Cerebral spinal fluid (CSF) rhinorrhea occurs secondary to lateral skull base pathology and defects created by trauma, congenital defects, neoplasms, and iatrogenically. Refractory CSF rhinorrhea from a lateral skull base source is most commonly managed via open surgical approaches. The approach for repair is dictated by the location of the skull base and dural defect. The common pathway, however, is through the eustachian tube (ET). Given the advances in endoscopic surgery, endoscopic endonasal eustachian tube obliteration (EEETO) and endoscopic lateral skull base approaches have been utilized successfully to seal the common pathway for CSF rhinorrhea (Lemonnier et al, Am J Rhinol Allergy, 2017; Deep and Weisskopf, Otol Neurotol, 2017). While the anatomy of the ET has been studied, surgical landmarks of the Eustachian tube have not been previously described or quantified via cadaveric dissection.

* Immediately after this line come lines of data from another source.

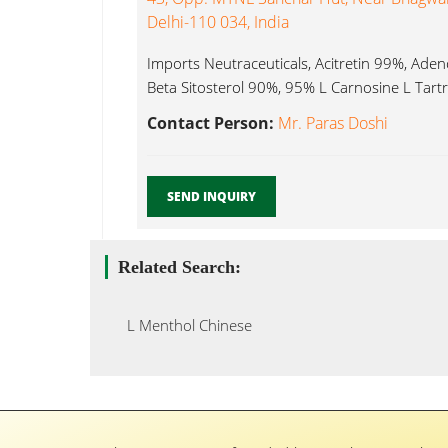
Delhi-110 034, India
Imports Neutraceuticals, Acitretin 99%, Ad
Beta Sitosterol 90%, 95% L Carnosine L Tartra
Contact Person:
Mr. Paras Doshi
SEND INQUIRY
Related Search:
L Menthol Chinese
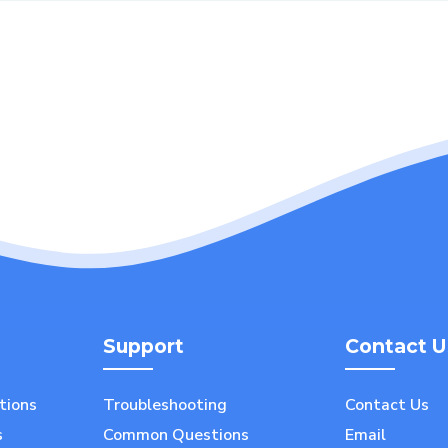
Support
Contact U
utions
Troubleshooting
Contact Us
s
Common Questions
Email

The ET was cannulated bilaterally in 5 cadaveric heads with a flexible guide wire from its middle ear orifice along its course within the middle fossa to its nasopharyngeal orifice. A zero degree endoscope (Storz, Germany) was used to visualize the wire endonasally and through its entry into the middle ear orifice via the external auditory canal. An exoscope (Storz, Germany) was used to visualize as we drilled (Depuy-Synthes) to expose the length of the Eustachian tube as it extends from the middle ear, along the course of the middle fossa (lateral to the petrous carotid), and as it transitions from the horizontal to vertical segment as it leads to the nasopharynx. We defined this transition point from horizontal to vertical segment, the ET genu.

We divided the ET measurements into three sections: the total ET length (tET) from nasopharyngeal orifice to the anterior tympanic membrane ridge (just lateral to the middle ear ET orifice); the anterior segment from the nasopharyngeal orifice to the genu (aET), and the posterior ET length (pET) along the petrous carotid from the genu to the anterior TM ridge. Direct measurements of tET and pET were made, while aET was then calculated.

The mean tET length was 47.6 mm (SD ± 3.1 mm), mean pET length was 24.8 mm (SD ± 4.5 mm), and mean aET length was 21.9 mm (SD ± 5.5 mm); see.

This is the first report to summarize these studies and redefine ET anatomy, specifically the genu and its position along the length of the organ. This serves the purposes of current techniques of ET obliteration such as cauterization, packing, and for ongoing development of a catheter based repair of CSF leak either from an anterior endonasal approach or a lateral technique. Packing techniques might utilize the entire length of the ET, while cauterization-based techniques might best avoid the pET lying near to the petrous carotid. Indeed, prior studies may have underestimated these distances, as the curvilinear shape of the ET is frequently poorly accounted for. The definition of the anatomic landmarks and correlation to distance and critical structures provide the basis for minimally invasive instrumentation/techniques to treat CSF rhinorrhea from a lateral skull base source.